# [Exercise]
Tally up the lines below that include the word "accumulando". Answer with the number alone.

# [Data to process]

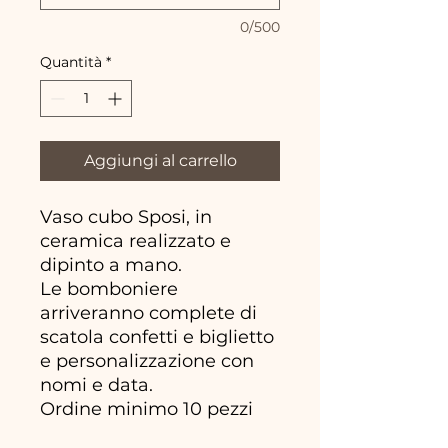
0/500
Quantità
*
Aggiungi al carrello
Vaso cubo Sposi, in
ceramica realizzato e
dipinto a mano.
Le bomboniere
arriveranno complete di
scatola confetti e biglietto
e personalizzazione con
nomi e data.
Ordine minimo 10 pezzi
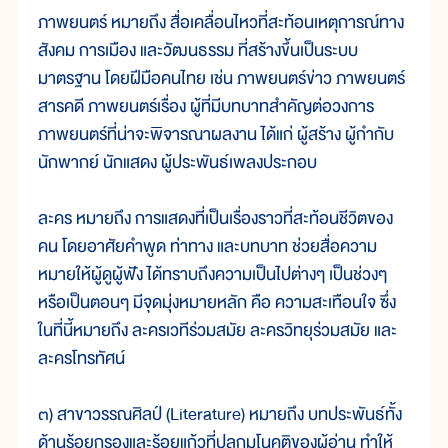
ภาพยนตร์ หมายถึง สื่อเคลื่อนไหวที่สะท้อนเหตุการณ์ทาง
สังคม การเมือง และวัฒนธรรม ที่สร้างขึ้นเป็นระบบ
มาตรฐาน โดยฝีมือคนไทย เช่น ภาพยนตร์ข่าว ภาพยนตร์
สารคดี ภาพยนตร์เรื่อง ผู้ที่มีบทบาทสำคัญต่อวงการ
ภาพยนตร์ที่น่าจะพิจารณาผลงาน ได้แก่ ผู้สร้าง ผู้กำกับ
นักพากย์ นักแสดง ผู้ประพันธ์เพลงประกอบ
ละคร หมายถึง การแสดงที่เป็นเรื่องราวที่สะท้อนชีวิตของ
คน โดยอาศัยคำพูด ท่าทาง และบทบาท ช่วยสื่อความ
หมายให้ผู้ดูผู้ฟัง ได้ทราบถึงความเป็นไปต่างๆ เป็นช่วงๆ
หรือเป็นตอนๆ มีจุดมุ่งหมายหลัก คือ ความสะเทือนใจ ซึ่ง
ในที่นี้หมายถึง ละครเวทีร่วมสมัย ละครวิทยุร่วมสมัย และ
ละครโทรทัศน์
๓) สาขาวรรณศิลป์ (Literature) หมายถึง บทประพันธ์ทั้ง
ด้านร้อยกรองและร้อยแก้วที่ปลุกมโนคติของผู้อ่าน ทำให้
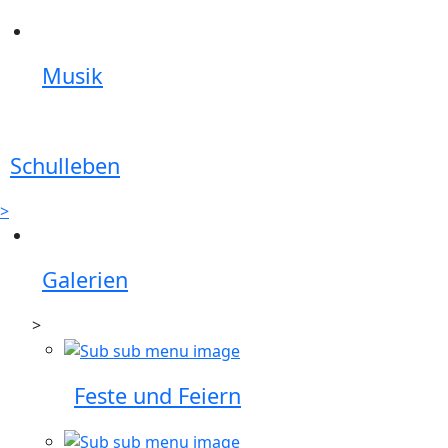
Musik
Schulleben
>
Galerien
>
Feste und Feiern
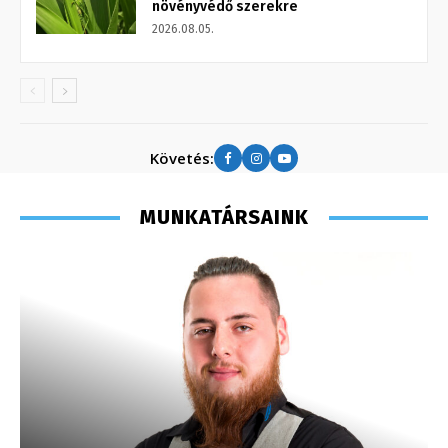
növényvédő szerekre
2026.08.05.
Követés:
MUNKATÁRSAINK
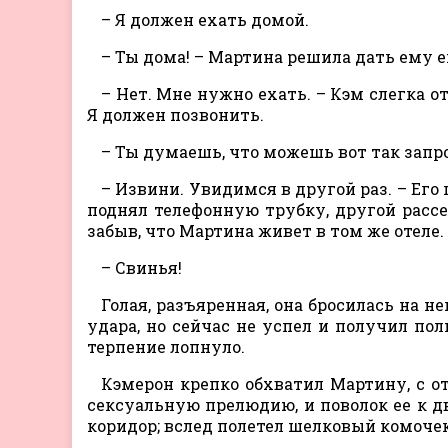
– Я должен ехать домой.
– Ты дома! – Мартина решила дать ему е
– Нет. Мне нужно ехать. – Кэм слегка о
Я должен позвонить.
– Ты думаешь, что можешь вот так запр
– Извини. Увидимся в другой раз. – Его
поднял телефонную трубку, другой рассея
забыв, что Мартина живет в том же отеле.
– Свинья!
Голая, разъяренная, она бросилась на н
удара, но сейчас не успел и получил пол
терпение лопнуло.
Кэмерон крепко обхватил Мартину, с о
сексуальную прелюдию, и поволок ее к д
коридор; вслед полетел шелковый комочек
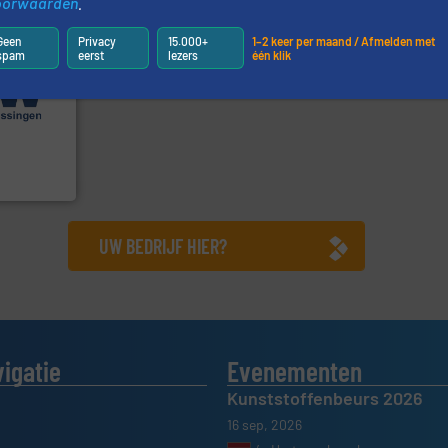
oorwaarden
.
Geen
Privacy
15.000+
1–2 keer per maand / Afmelden met
spam
eerst
lezers
één klik
.
Meer info
e
erse
ur en -
reed scala
 (ABW)
UW BEDRIJF HIER?
vigatie
Evenementen
Kunststoffenbeurs 2026
16 sep, 2026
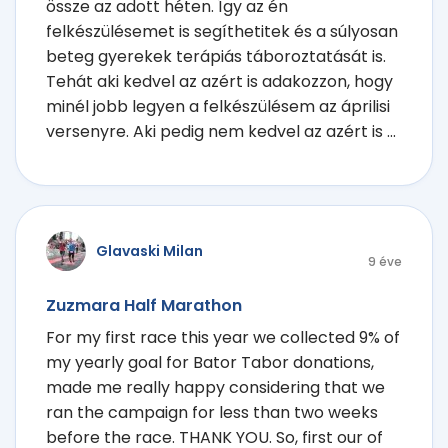
össze az adott héten. Így az én
felkészülésemet is segíthetitek és a súlyosan
beteg gyerekek terápiás táboroztatását is.
Tehát aki kedvel az azért is adakozzon, hogy
minél jobb legyen a felkészülésem az áprilisi
versenyre. Aki pedig nem kedvel az azért is ...
Glavaski Milan
9 éve
Zuzmara Half Marathon
For my first race this year we collected 9% of
my yearly goal for Bator Tabor donations,
made me really happy considering that we
ran the campaign for less than two weeks
before the race. THANK YOU. So, first our of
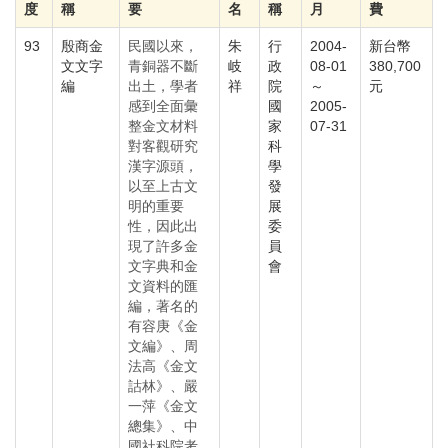
度
稱
要
名
稱
月
費
93
殷商金
民國以來，
朱
行
2004-
新台幣
文文字
青銅器不斷
岐
政
08-01
380,700
編
出土，學者
祥
院
～
元
感到全面彙
國
2005-
整金文材料
家
07-31
對客觀研究
科
漢字源頭，
學
以至上古文
發
明的重要
展
性，因此出
委
現了許多金
員
文字典和金
會
文資料的匯
編，著名的
有容庚《金
文編》、周
法高《金文
詁林》、嚴
一萍《金文
總集》、中
國社科院考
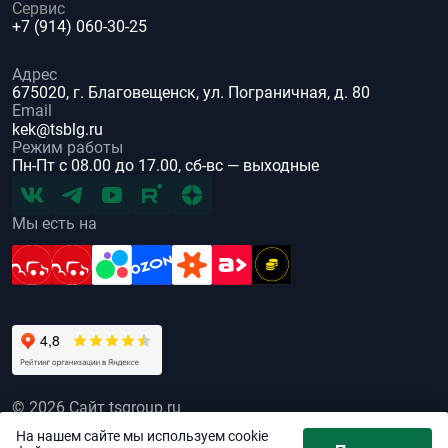
Сервис
+7 (914) 060-30-25
Адрес
675020, г. Благовещенск, ул. Пограничная, д. 80
Email
kek@tsblg.ru
Режим работы
Пн-Пт с 08.00 до 17.00, сб-вс — выходные
Мы есть на
© 2026 Сайт tsgroup.ru
Все права защищены
На нашем сайте мы используем cookie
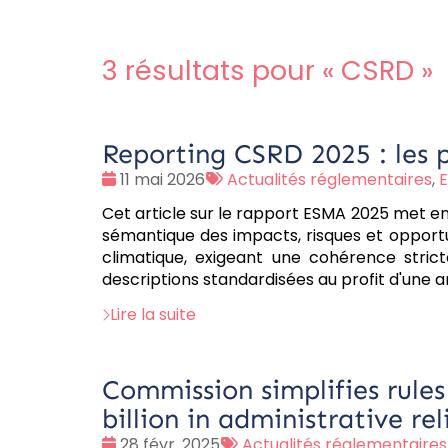
3 résultats pour «
CSRD
»
Reporting CSRD 2025 : les p
Date
Tags
11 mai 2026
Actualités réglementaires
,
:
:
Cet article sur le rapport ESMA 2025 met en
sémantique des impacts, risques et opportun
climatique, exigeant une cohérence stric
descriptions standardisées au profit d'une a
Lire la suite
Commission simplifies rules
billion in administrative rel
Date
Tags
28 févr. 2025
Actualités réglementaires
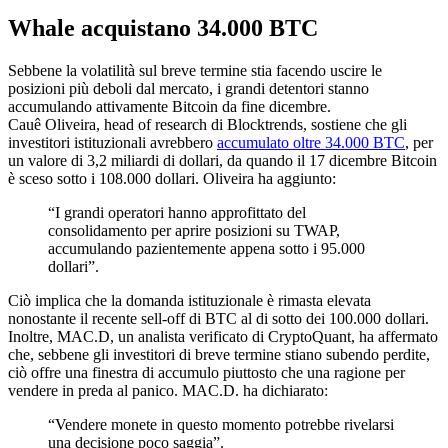
Whale acquistano 34.000 BTC
Sebbene la volatilità sul breve termine stia facendo uscire le
posizioni più deboli dal mercato, i grandi detentori stanno
accumulando attivamente Bitcoin da fine dicembre.
Cauê Oliveira, head of research di Blocktrends, sostiene che gli
investitori istituzionali avrebbero
accumulato oltre 34.000 BTC
, per
un valore di 3,2 miliardi di dollari, da quando il 17 dicembre Bitcoin
è sceso sotto i 108.000 dollari. Oliveira ha aggiunto:
“I grandi operatori hanno approfittato del
consolidamento per aprire posizioni su TWAP,
accumulando pazientemente appena sotto i 95.000
dollari”.
Ciò implica che la domanda istituzionale è rimasta elevata
nonostante il recente sell-off di BTC al di sotto dei 100.000 dollari.
Inoltre, MAC.D, un analista verificato di CryptoQuant, ha affermato
che, sebbene gli investitori di breve termine stiano subendo perdite,
ciò offre una finestra di accumulo piuttosto che una ragione per
vendere in preda al panico. MAC.D. ha dichiarato:
“Vendere monete in questo momento potrebbe rivelarsi
una decisione poco saggia”.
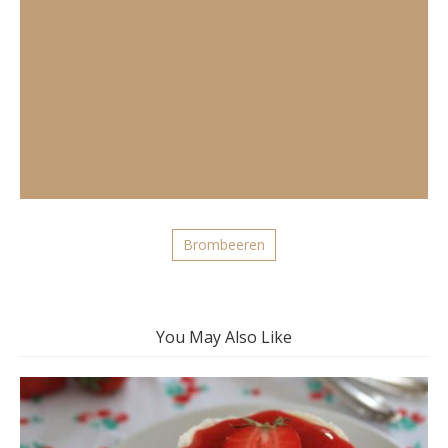
Brombeeren
You May Also Like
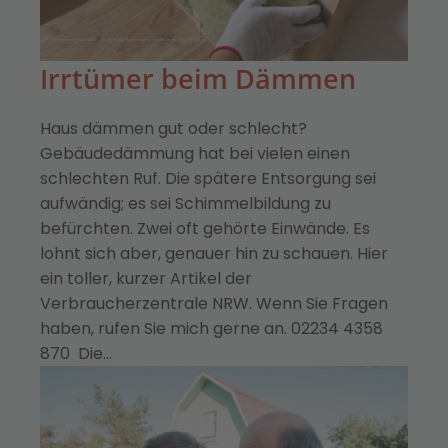
Irrtümer beim Dämmen
Haus dämmen gut oder schlecht?
Gebäudedämmung hat bei vielen einen
schlechten Ruf. Die spätere Entsorgung sei
aufwändig; es sei Schimmelbildung zu
befürchten. Zwei oft gehörte Einwände. Es
lohnt sich aber, genauer hin zu schauen. Hier
ein toller, kurzer Artikel der
Verbraucherzentrale NRW. Wenn Sie Fragen
haben, rufen Sie mich gerne an. 02234 4358
870 Die…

# [Response to the task]
2